Между двумя одноэтажными домишками был узкий проём. Протиснувшись в него, Заринэ высунулась. У колодца, выложенного камнями, окруженного площадкой из булыжников, поливал себя холодной водой Лео. Видимо, он уже вымылся, и теперь только ополаскивался. Совершенно без всего, стоя к ней задом, он опрокидывал на себя ушат воды, зачерпнутой из колодца, когда Заринэ сделала последний шаг к углу. Если бы не струи воды в ушах, он бы услышал её. Девушка замерла. Она уже видела его голую спину со шрамами, но его обнаженных длинных ног и бедер ей видеть не приходилось. Внутри вспыхнул жар. Это было невиданное зрелище, ещё более завораживающее, чем непальские горы вдали. О, Аллах! Мысленно отругав себя, Заринэ закрыла глаза. Голый мужчина – нельзя, нельзя смотреть! Но веки сами собой раскрылись, и взгляд опять впился в Лео, трясшего головой, как выбравшийся из реки тигр. С его волос капли летели во все стороны. Крепкие руки отставили ведро, при этом спина изогнулась чуть в бок. Рельеф мышц прорисовался повсюду, так что у персиянки жилы стянуло от панорамы увиденного. Она приложила пальцы к губам. Какие руки, какие плечи… что за дивная фигура! Нет, он и впрямь напоминает жеребца, чьи мускулы так же играют при скачке. Заринэ вспомнила те несколько часов, что провела в одном седле с Лео. Прикосновение его груди к её спине, его мускусный запах из-за плеча долетающий до ноздрей, придерживающие её ладони, уверено касающиеся её боков.

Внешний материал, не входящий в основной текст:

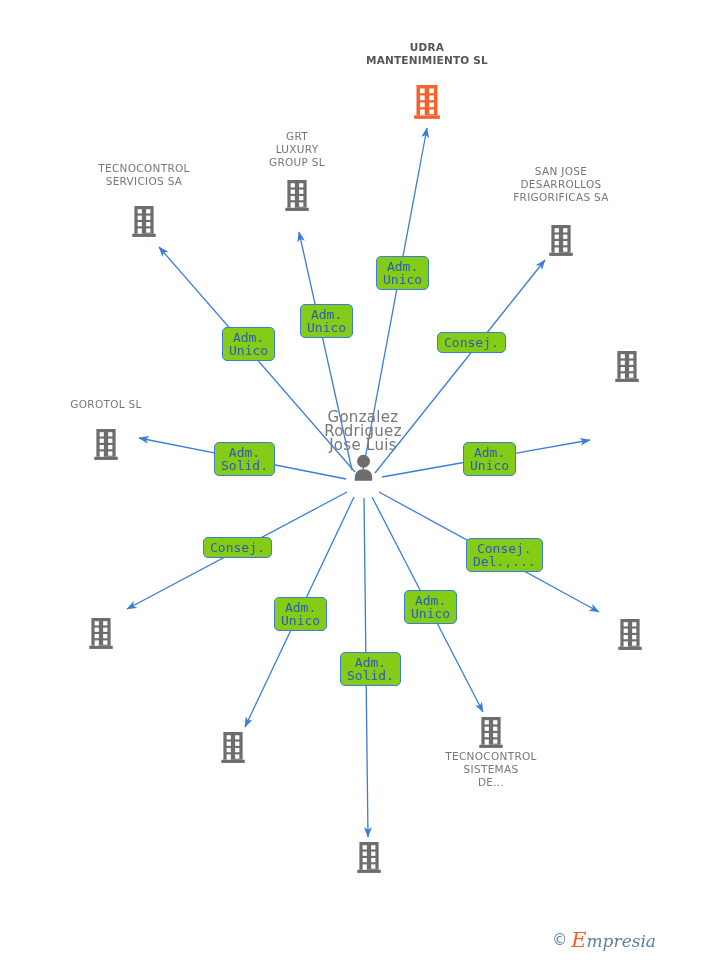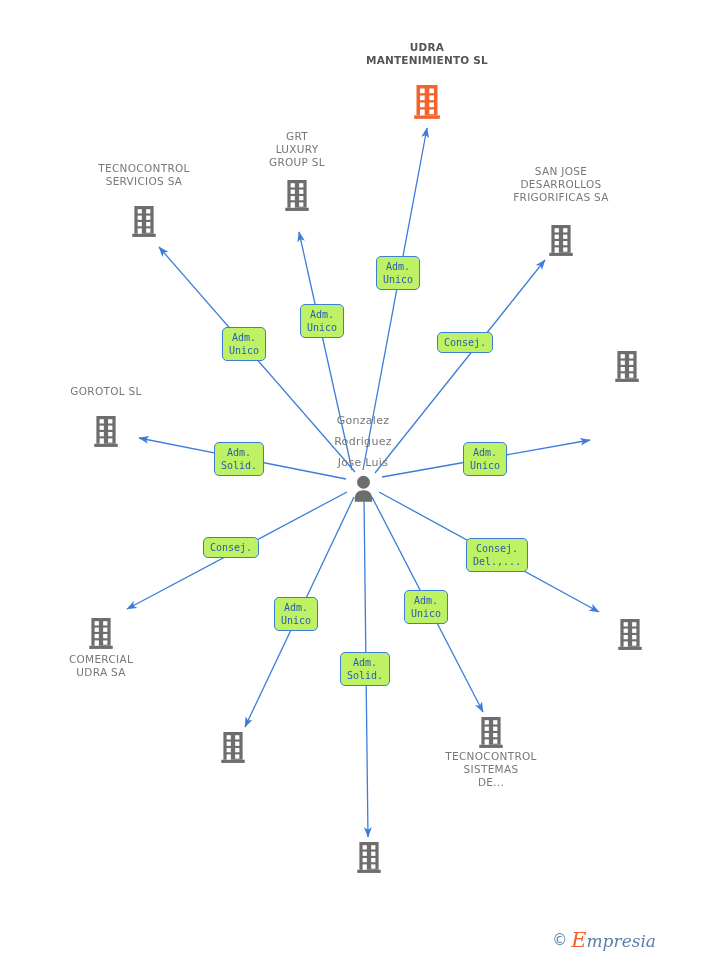--- a/index.html
+++ b/index.html
@@ -47,12 +47,12 @@
   }
   .edge-label {
     position: absolute;
-    background: #bef264;
+    background: #84cc16;
     border: 1px solid #3b7dd8;
     border-radius: 5px;
     color: #2a5db0;
     font-family: "DejaVu Sans Mono", monospace;
-    font-size: 10px;
+    font-size: 13px;
     line-height: 13px;
     text-align: center;
     padding: 3px 6px;

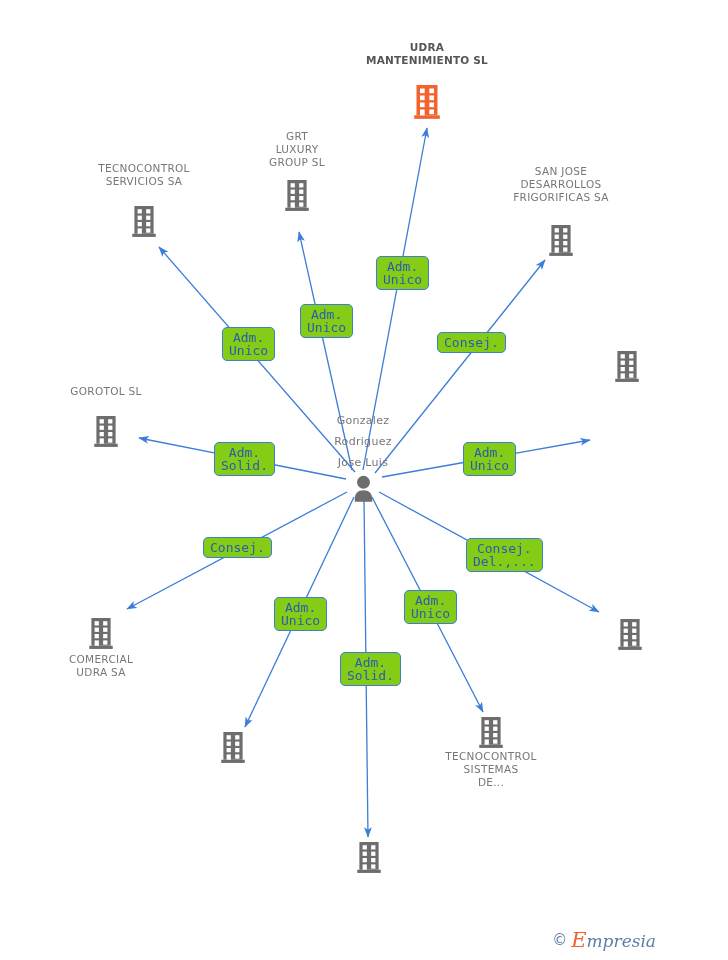--- a/index.html
+++ b/index.html
@@ -204,7 +204,7 @@
         </div>
       </div>
       <div class="node" style="width: 170px; left: 21px; top: 385px;">
-        <div class="node-label" style="margin-bottom: 18px;">GOROTOL SL</div>
+        <div class="node-label" style="margin-bottom: 18px; margin-top: 13px;">GOROTOL SL</div>
         <div>
           <svg class="node-icon" width="26" height="32" viewBox="0 0 24 30">
             <rect x="3" y="0" width="18" height="26" fill="#6d6d6d"></rect>

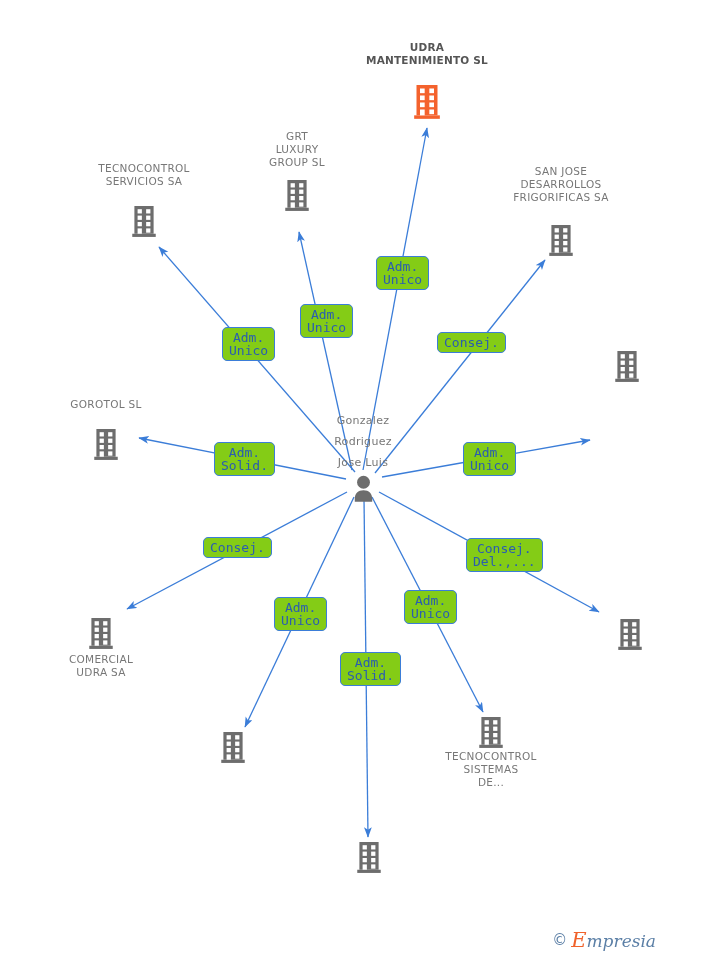--- a/index.html
+++ b/index.html
@@ -306,7 +306,7 @@
         </div>
       </div>
       <div class="node" style="width: 160px; left: 283px; top: 410px;">
-        <div class="node-label" style="font-size: 11px; line-height: 21px;">Gonzalez
+        <div class="node-label" style="font-size: 15px; line-height: 14px;">Gonzalez
 Rodriguez
 Jose Luis</div>
         <div style="margin-top: 2px;">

Жар по организму полился сильнее. Так вот, что скрывалось под неброской одеждой. Так вот, каков этот незнакомец, чужестранец… Лео дернулся, почувствовав что-то, и его лицо повернулось к ней. Ахнув, Заринэ нырнула вглубь прохода между стенами, но так там и осталась. Ноги не слушались. Он увидел её, решит, наверное, что она подсматривала. Залившись краской стыда, девушка подумала, что надо было бы извиниться и оправдаться. Но как? Он там ещё голый… найти его позже? Лео вдруг возник рядом, успевший натянуть штаны, он вырос из ниоткуда и сурово оглядел персиянку.